I needed to hook a condenser mic to my laptop via USB, and wanted a versatile general-purpose USB I/O adapter, and thought this would be the cheapest decent way to do so. But I did not find it satisfactory and sent it back. Here are some random good and bad comments:
o You can either send to USB or receive from USB but not both at the same time.
o There are only four LEDs per channel on the meter (not very many). If you turn up the main mix output until the USB transmitter clips it's part way through the third (yellow) LED's range. So if the yellow LED is on you could be OK or you could be clipping. Thus the only way to be safe is to only let the first two (green) LEDs light up (letting it occasionally go yellow). Thus in practice when using this to send via USB to the computer you're limited to half the meter's range and a fraction of the mixer's range.
o If you send a 0dBFS signal from the computer via USB to the mixer, then set the mixer's main level to "0" (unity gain), then turn off the signal and measure the mixer's output there's about 1mVpp of noise at the mixer's main output. If you turn off USB reception this noise disappears. This is way too much noise.
o The performance of the analog audio (noise, gain, etc.) is about the same as my old Behringer MX-802 mixer.
o There's no power switch. Plugging the power brick into the back of the mixer is how you turn it on, and it's a little tricky getting the pins lined up right.
I ended up getting a Behringer UCA-222 USB adapter (which I suspect uses the same USB to analog converter chip), and using it with my Behringer MX-802 mixer which has 12 LEDs per channel on the meter.
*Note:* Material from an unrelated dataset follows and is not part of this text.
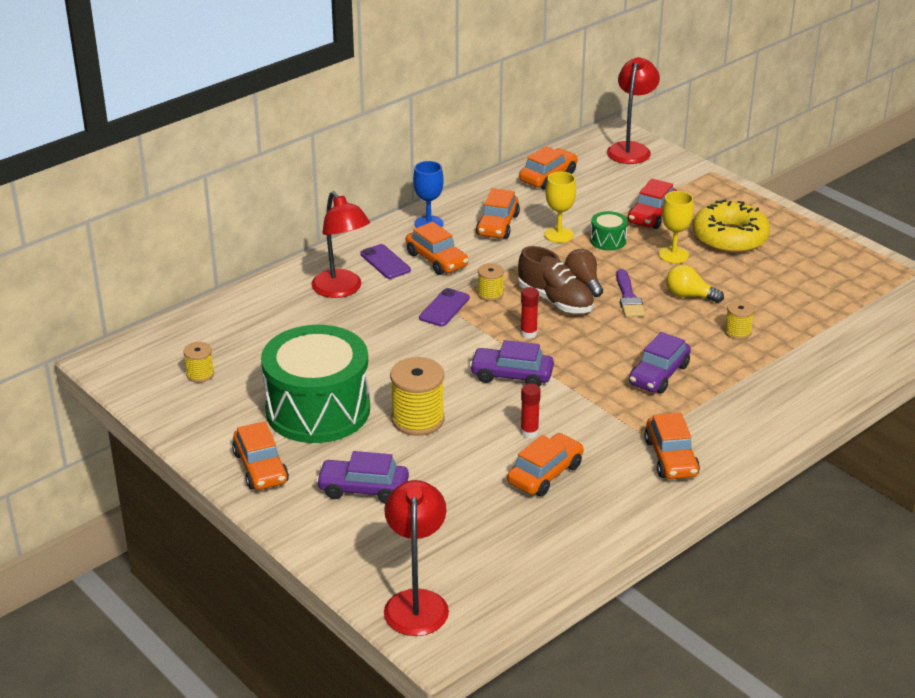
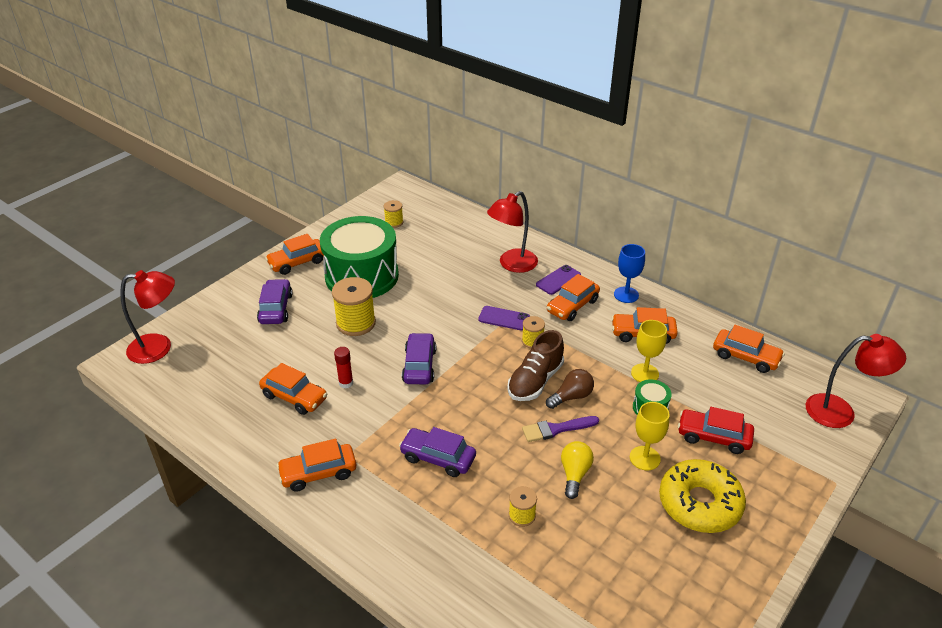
camera: 80 degrees right, 5 degrees up
red glue stick [521,287,539,339] -> none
This gives me better control of the gain structure, gives me fine-grained meter monitoring, has less noise from the computer to the mixer, and lets me send USB data in both directions at the same time.
Purchased this mixer a few days ago for my recording setup, though most use as part of a lives sound system.
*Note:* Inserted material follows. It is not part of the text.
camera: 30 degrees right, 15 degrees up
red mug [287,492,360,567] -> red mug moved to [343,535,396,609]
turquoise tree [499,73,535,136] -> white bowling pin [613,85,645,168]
My first impressions were good, I plugged in my guitar through my fx unit (digitech rp155) and into the mono jack input of the mixer. The signal was good on a clean channel, but a word of advice - keep the levels for the channel, master and phones lines at about -1, and then just turn up the gain slightly. This provides more volume without distorting the signal. The signal will hiss/fuzz at high levels, but if you keep them at about half, which for me is plenty, the signal is great. Even if there is slight buzz in the background, the volume of the instruments make it almost impossible to notice. Overall, the sound quality is pretty damn good.
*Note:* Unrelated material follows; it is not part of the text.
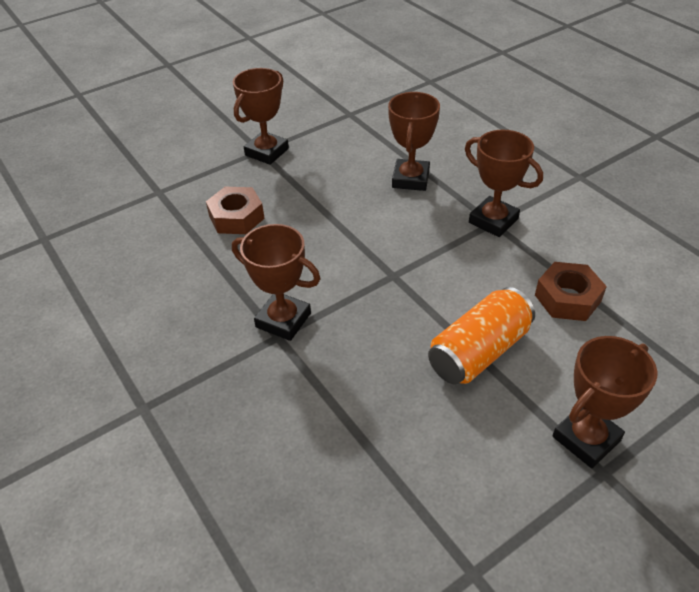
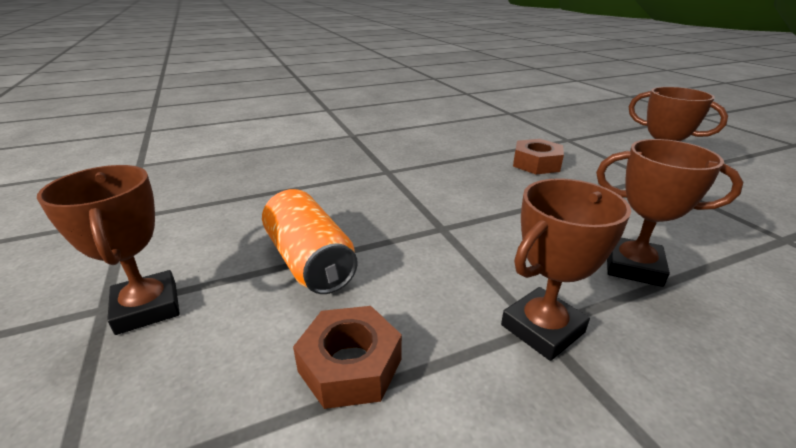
camera: 100 degrees right, 15 degrees down
brown trophy [232,224,320,341] -> none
In terms of ease of use, it doesn't get simpler than this. There are 2 channels with a mic in and a mono jack in, with the rest sporting stereo jack ins, though ca be used as a mono jack.
Every channel has 3 standard eq's, high's, mid's and low's, along with individual fx send levels, pan knobs and volume knobs. The two mic channels have seperate gain levels. 48v phantom power is available for condensor mics, though can only be used on both or none of the channels. In terms of outputs, there is a mono fx send with stereo aux return channels, a stereo control room out and another stereo master out, along with a headphones jack in. There are volume controls for both the master and control outs.
Overall, a great mixer for the price, would buy again.